For the uninitiated, the financial market often resembles a black box which we do not understand much, and especially what makes it go up or down. Hence the temptation erroneous to equate to a casino, which is statistically a negative sum game since the state, takes on each win. And yet it is simple to create a game market, where it likes to quote a fictitious contract for, while playing, better understanding how the market works, evaluate the strategies used, and feel the stress of holding a position.

I also used this game as educational courses in finance schools. In this context, the challenge is to create a market rather lively, with many transactions. The wise course students have a little more trouble letting go as traders in the evening, somewhat watered it is true.
How to play? Very simple! Take 10 people, each note on a paper a number between 0 and 10, without showing it to others. We put all the papers in a hat, we form a circle to recreate a floor trading, and we score the sum of 10 numbers. It sounds stupid, but I assure you playing for hours with it, in an atmosphere worthy of the notional floor in the heyday.

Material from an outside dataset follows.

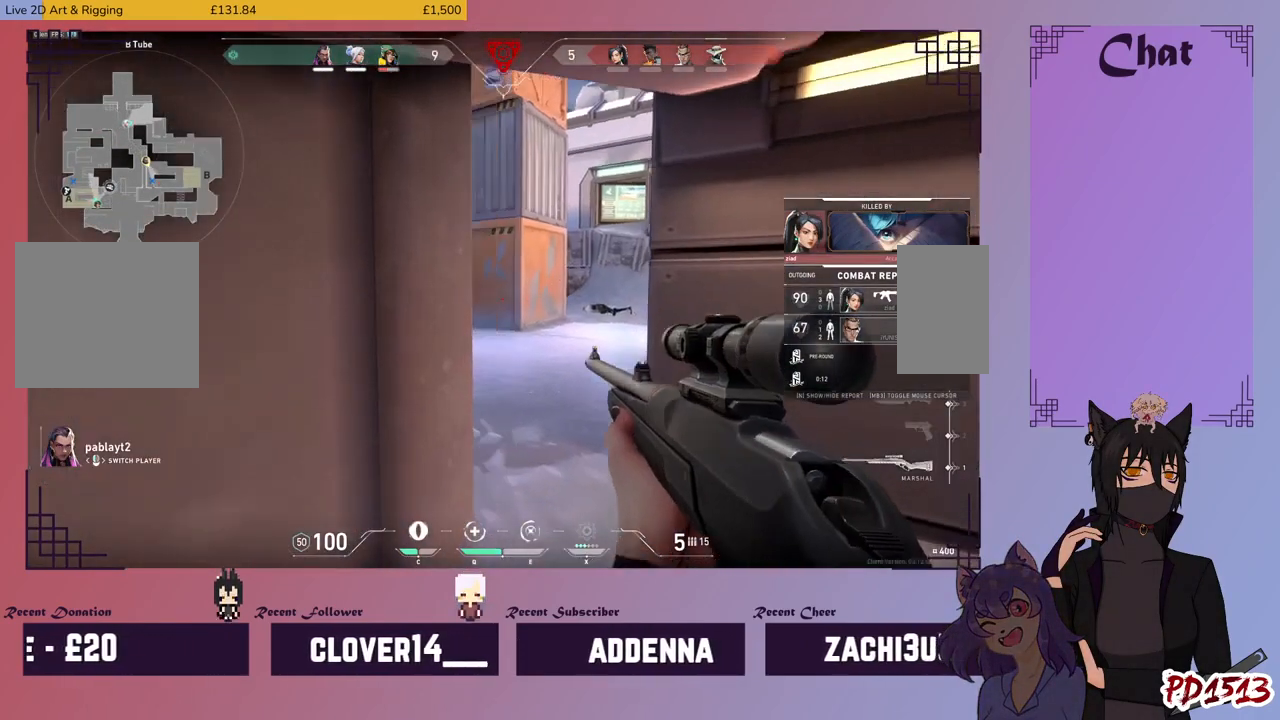
{"keys": [], "mouse": [], "events": []}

Some statistical explanations:  If everyone wrote a number between 0 and 10, the mathematical expectation of the sum is 50, an outside observer. But each participant in his own opinion on the market: if I wrote the number 10, the market is for me 55: my 10 plus the expected value of the remaining 9 digits or 45. I'm ready to buy up to 55. Conversely, for those who put 0, its estimated market value is 45, so he agreed to sell up to 45.